I don't like confrontation period. And the thought of it literally makes me shake, get extremely flushed and nervous. I think you can understand that I just don't have the type of personality that normally vocally disagrees with someone unless it's David (LOL). I don't usually on a day by day basis make it a point to cause a ruckus just for the sake of an argument.

Well yesterday, a friend of mine posted a link about the recent massive Graco stroller recall (StrollerGate 2010~HAHA). I took the time to read the article and even read an extra article that was also referenced. The article was written by someone who was basically saying that the parents of the children who were now deceased due to the strollers must have not read the instruction manual. Well, I disagreed with the article. I went through and read all of the comments that other people....moms....were leaving about the article. The comments were just hateful. I thought it was sad and really thought about if I should say something about the link that was posted. As I said before, I don't like to disagree or be confrontational but I decided to start writing anyway and ended up with a paragraph. Waay out of my comfort zone. I wasn't ugly at all. I didn't feel angry or anything like that as I was writing my comment. I just wanted to post a different viewpoint of the article.

In a very short version of what I wrote, I stated that I didn't think it was right for people and especially other moms to call the parents of the children who had died, stupid and irresponsible. I'm pretty sure the writer of the article had not contacted each of the individual parents to get their play by play of actions regarding the death of their children, so to assume that these parents didn't read the safety/instruction manual was wrong. Those of us that are moms all love our children with a love that is unexplainable and most of us would never purposefully hurt our children or put them in a position to be hurt and certainly not killed. NO parent is perfect and we have ALL made mistakes but that doesn't make us stupid and irresponsible parents.

My friend deleted the whole link....all comments included. I thought...Wow. Here I go waaaay out of my comfort zone and actually disagree with something (in a nice way) and it gets deleted. You can understand why I'm hesitant to express my feelings. It's ok though. I had to laugh. I actually wasn't mad that she deleted it. It's fine. It was her post. I'm not going to get all in a tizzy about it. I was just surprised, that's all. She's still my friend and it's ok that we disagree.

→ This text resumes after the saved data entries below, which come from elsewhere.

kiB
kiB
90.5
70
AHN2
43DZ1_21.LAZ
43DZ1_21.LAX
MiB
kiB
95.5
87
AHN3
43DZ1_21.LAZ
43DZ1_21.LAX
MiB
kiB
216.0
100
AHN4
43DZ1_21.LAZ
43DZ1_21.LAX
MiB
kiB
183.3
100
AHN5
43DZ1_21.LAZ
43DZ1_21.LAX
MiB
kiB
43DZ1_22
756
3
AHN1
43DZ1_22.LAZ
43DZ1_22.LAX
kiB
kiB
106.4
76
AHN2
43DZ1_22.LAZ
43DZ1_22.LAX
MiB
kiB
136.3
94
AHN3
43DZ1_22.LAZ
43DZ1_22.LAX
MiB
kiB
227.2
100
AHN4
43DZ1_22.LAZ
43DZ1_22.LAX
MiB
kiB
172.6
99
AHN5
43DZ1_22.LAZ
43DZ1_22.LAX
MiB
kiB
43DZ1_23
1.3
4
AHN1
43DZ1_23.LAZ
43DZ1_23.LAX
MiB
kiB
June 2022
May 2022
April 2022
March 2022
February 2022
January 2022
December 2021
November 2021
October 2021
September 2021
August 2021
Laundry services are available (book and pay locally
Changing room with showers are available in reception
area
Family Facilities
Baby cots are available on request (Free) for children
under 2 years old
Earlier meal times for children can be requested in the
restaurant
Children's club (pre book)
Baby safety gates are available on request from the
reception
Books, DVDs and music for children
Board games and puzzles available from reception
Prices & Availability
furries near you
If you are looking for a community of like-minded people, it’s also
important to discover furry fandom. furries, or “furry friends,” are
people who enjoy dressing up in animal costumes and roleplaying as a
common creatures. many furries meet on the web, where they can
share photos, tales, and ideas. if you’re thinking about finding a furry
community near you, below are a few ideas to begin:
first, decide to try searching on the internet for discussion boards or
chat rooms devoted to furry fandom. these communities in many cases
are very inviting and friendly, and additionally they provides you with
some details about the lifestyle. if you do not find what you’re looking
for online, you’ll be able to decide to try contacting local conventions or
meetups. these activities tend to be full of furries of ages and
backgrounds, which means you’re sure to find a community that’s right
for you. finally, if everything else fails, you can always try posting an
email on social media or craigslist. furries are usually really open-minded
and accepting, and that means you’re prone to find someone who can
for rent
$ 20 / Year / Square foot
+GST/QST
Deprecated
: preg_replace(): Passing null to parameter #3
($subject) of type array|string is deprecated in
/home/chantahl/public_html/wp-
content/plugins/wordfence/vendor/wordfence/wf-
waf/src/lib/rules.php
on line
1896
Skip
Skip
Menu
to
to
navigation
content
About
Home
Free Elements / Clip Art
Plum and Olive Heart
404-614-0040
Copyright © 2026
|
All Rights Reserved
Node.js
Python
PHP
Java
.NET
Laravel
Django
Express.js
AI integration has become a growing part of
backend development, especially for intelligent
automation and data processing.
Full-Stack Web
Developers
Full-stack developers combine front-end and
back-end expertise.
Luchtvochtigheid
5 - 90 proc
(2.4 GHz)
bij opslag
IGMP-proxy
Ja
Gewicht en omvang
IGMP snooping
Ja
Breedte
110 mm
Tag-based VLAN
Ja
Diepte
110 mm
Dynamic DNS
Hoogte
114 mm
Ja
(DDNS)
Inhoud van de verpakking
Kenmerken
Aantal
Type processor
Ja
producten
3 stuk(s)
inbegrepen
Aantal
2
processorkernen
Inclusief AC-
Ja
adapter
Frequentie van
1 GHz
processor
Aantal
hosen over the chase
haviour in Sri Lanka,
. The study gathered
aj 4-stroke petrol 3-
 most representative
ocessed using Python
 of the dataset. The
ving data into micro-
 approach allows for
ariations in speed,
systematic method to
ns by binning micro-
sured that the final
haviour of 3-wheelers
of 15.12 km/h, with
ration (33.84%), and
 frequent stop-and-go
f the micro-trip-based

But I will tell you this....I don't think it's ok to call other moms stupid. We have one common goal and that is that we are moms and we love our kids with our whole heart. We may disagree with how each mom handles different situations, but it is never ok to judge someone and assume that they are not a good parent. We are all doing the best we can with whatever life situation God has allowed us to go through. We should be encouraging to each other and not tearing each other down.

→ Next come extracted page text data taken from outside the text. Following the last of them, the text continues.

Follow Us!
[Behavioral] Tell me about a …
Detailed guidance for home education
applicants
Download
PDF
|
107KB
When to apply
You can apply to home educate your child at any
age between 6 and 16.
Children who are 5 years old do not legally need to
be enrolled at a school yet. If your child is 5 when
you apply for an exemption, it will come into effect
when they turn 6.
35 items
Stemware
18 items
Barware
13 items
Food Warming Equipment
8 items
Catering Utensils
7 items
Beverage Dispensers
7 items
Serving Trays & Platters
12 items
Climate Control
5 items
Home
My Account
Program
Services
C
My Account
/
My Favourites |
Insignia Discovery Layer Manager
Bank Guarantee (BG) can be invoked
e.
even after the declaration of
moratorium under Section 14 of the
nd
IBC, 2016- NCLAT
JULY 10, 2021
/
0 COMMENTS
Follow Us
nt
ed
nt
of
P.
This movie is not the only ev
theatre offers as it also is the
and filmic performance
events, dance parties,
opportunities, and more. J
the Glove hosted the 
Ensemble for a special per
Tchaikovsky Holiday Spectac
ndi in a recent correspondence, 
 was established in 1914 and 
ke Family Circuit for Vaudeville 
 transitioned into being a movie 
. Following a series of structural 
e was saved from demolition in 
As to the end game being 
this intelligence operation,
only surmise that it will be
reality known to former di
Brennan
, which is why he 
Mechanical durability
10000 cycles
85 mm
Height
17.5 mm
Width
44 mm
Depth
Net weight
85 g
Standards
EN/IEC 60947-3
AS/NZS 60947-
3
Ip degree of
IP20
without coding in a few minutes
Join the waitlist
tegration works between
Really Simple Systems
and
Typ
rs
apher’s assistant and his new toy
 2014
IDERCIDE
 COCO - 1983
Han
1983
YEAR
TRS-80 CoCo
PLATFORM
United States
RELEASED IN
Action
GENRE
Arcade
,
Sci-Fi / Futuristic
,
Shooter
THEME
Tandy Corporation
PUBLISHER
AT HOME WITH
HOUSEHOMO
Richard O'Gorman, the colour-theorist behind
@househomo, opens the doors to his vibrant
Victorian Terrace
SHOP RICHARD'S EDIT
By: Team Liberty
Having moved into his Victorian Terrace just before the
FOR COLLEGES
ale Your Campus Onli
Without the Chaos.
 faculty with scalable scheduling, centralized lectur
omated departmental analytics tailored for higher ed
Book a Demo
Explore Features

So maybe I should just stay quiet you think? Seems as though when I really have something to write about, the outcome is almost not worth it. LOL! :)

2 comments:

Rachel said...

I know how you feel. I find myself giving REAL opinions about less and less - at least publicly in social media. You just never know who is reading, who won't take what you say in the way that you meant it, or who will blow it out of proportion. But then I feel conflicted that I'm not really being myself, so it's a lose/lose. Unfortunately, I don't have any answers for you!

S.A.Crocker said...

As someone who loves to write, particularly about my opinion, let me throw in here a little.
A couple of weeks ago I made some comments on facebook that upset a lot of people. It was so bad that I got a lot, and I mean A LOT, of messages in my fb mailbox from people I didn't know; people from all over the country.
At the same time, I offended an entirely different classification of people, on the entirely different side of the scale.
The thing I've learned is that to post opinions and beliefs in a public setting requires tough skin. People who are hurt will say anything to reciprocate that pain. I was called a bigot by the gay community and my salvation was called in to question by the Christian community, and many, many personal insults were thrown my way.
Strangely, all of this didn't cause me to question myself, my opinion, or my humanity. I certainly didn't enjoy the abuse, but it didn't cause me pain either. I had made the decision that I was no longer going to censor myself, or walk on eggshells in what I write, in order to appease people, or to avoid hurting feelings. The abuse that followed was a direct result of that, and I knew what I was getting into. If my friends list gets dramatically smaller as a result, so be it. In the meantime, God may use what I say to plant a seed in someone's heart that could turn into a complete revelation for that person.
It takes a special person to be able to handle the abuse that comes along with being outspoken. Maybe a heartless person, such as myself ;). But even if the adversity does affect you, if God puts something on your heart, you have to be obedient.
The only advice I would give is to be certain that He is where your motivation comes from.